Tnfα,Nos2 and Mmp12 expression from nephritic glomeruli. (A) Pro-inflammatory cytokine Tumour necrosis factor-α; (B) nitric oxide synthase-2; and (C) matrix metalloproteinase-12 expression measured in nephritic glomeruli 10 days after induction of NTN. Analyses carried out by qRT-PCR. ***P<0.001 between LEW.WCrgn1,2 and LEW rats using one-way ANOVA with Newman-Keuls comparison test. n=4 in all strains.

EAG phenotypes and autoantibody responses in parental (WKY and LEW) and double congenic (LEW.WCrgn1,2) rat strains at day 28. (A) Percentage of glomeruli with crescents. (B) Macrophage infiltration quantified by the percentage of ED1+ cells per glomerular cross-section. (C) Measurement of proteinuria. (D) Serum circulating anti-GBM antibody levels, showing similar serological autoimmunity in all three strains. (E) Quantification of deposited anti-GBM antibody (graded 0 to 3+ intensity) in each rat strain assessed by direct immunofluorescence (IF) for anti-rat immunoglobulins. (A–E) Statistically significant differences in mean values between the LEW.WCrgn1,2 strain and LEW strain compared using a one-way ANOVA with Newman-Keuls comparison test. ns: non-significant. WKY and LEW rats, n=6; LEW.WCrgn1,2 rats, n=10. (F) Representative direct immunofluorescence images showing pattern and intensity of anti-GBM antibody deposition in glomeruli in each rat strain.

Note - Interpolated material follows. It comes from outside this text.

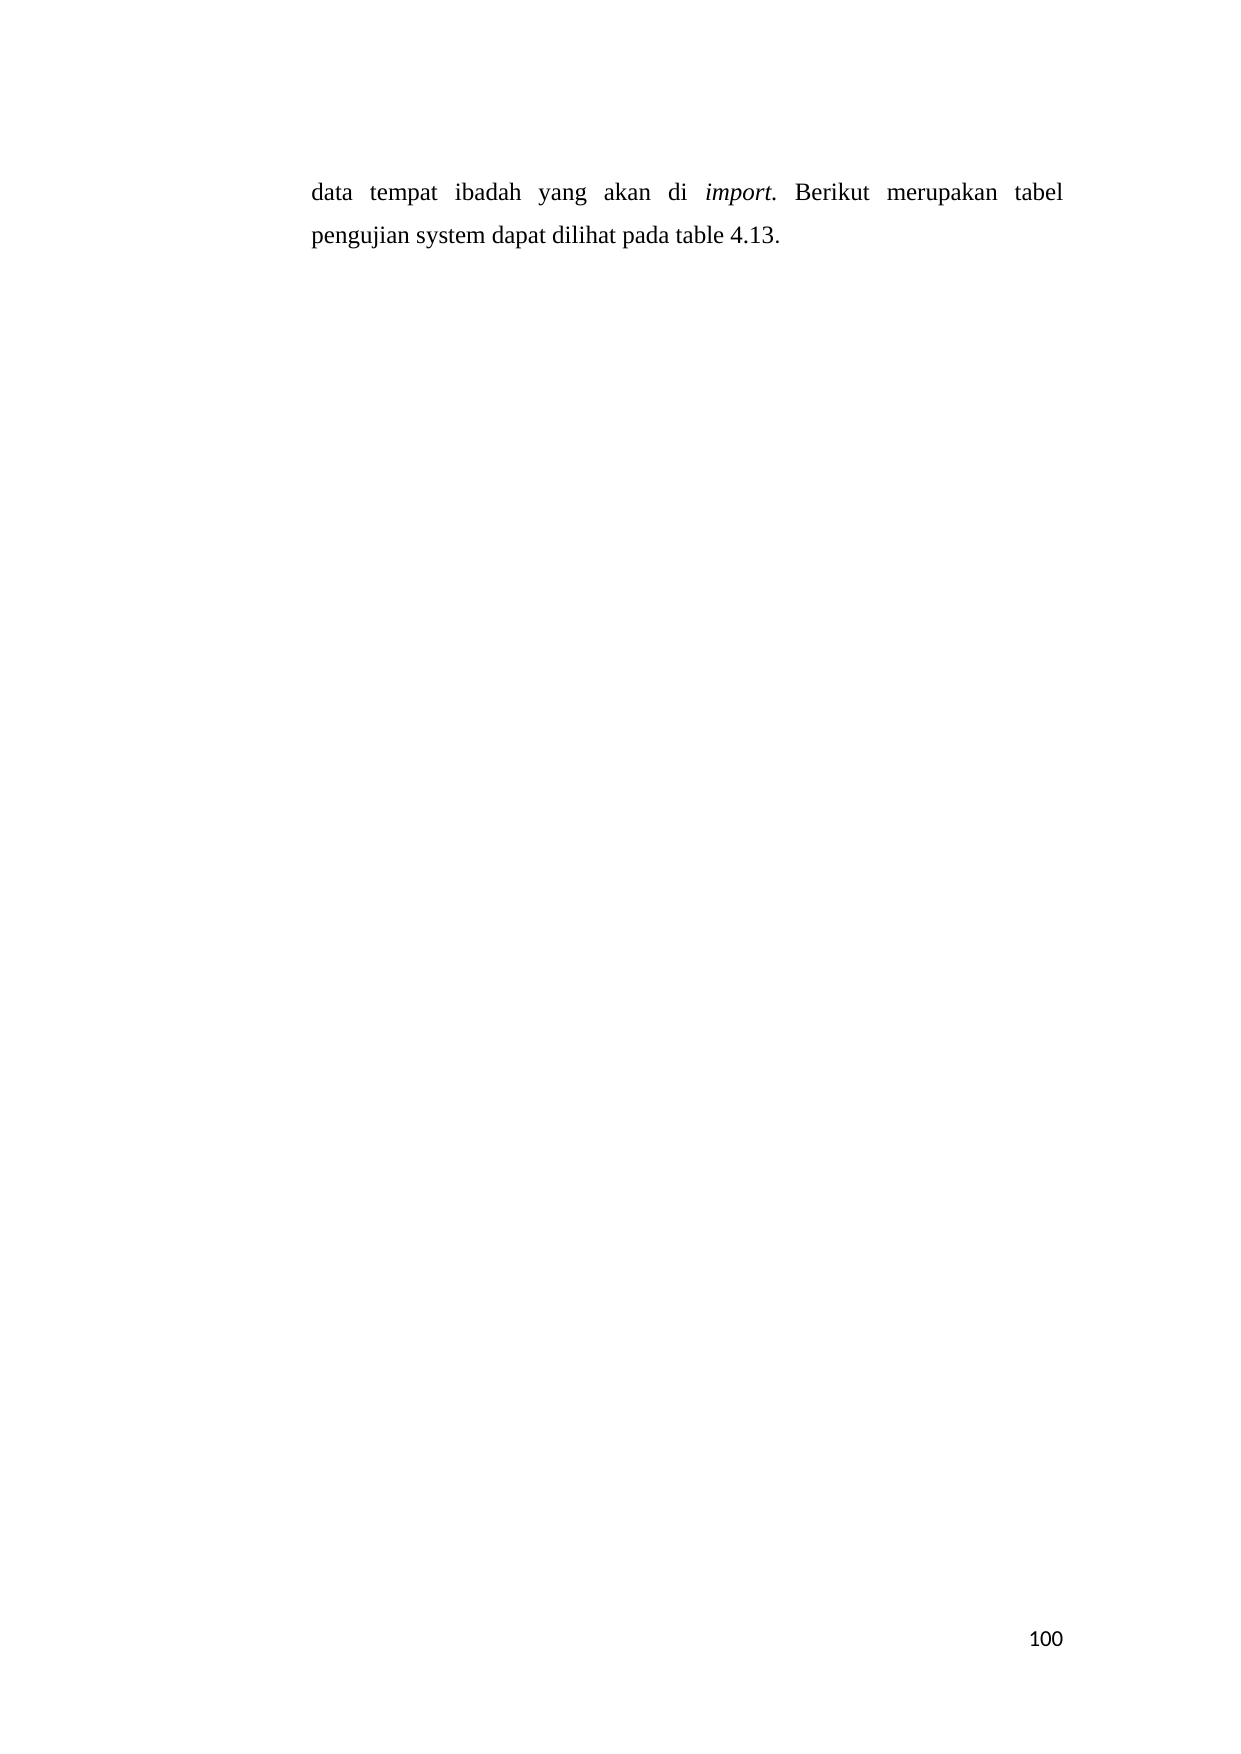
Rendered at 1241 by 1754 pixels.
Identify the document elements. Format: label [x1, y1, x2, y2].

text [311, 177, 1063, 249]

Macrophage activation assays in BMDMs in parental (WKY and LEW) and double congenic (LEW.WCrgn1,2) rat strains. (A) Production of superoxide assessed by chemiluminescence over 90 minutes, following addition of PMA (1 μM) (n=3 in all strains). (B,C) Fc-receptor-mediated phagocytic activity of BMDMs assessed by incubating WKY, LEW and LEW.WCrgn1,2 BMDMs with beads opsonised with rabbit anti-BSA IgG, or unopsonised for 30 minutes. Cells were then fixed and beads in 100 BMDMs were counted (n=4 in all strains). *P<0.05 between LEW.WCrgn1,2 and LEW rats using one-way ANOVA with Newman-Keuls comparison test.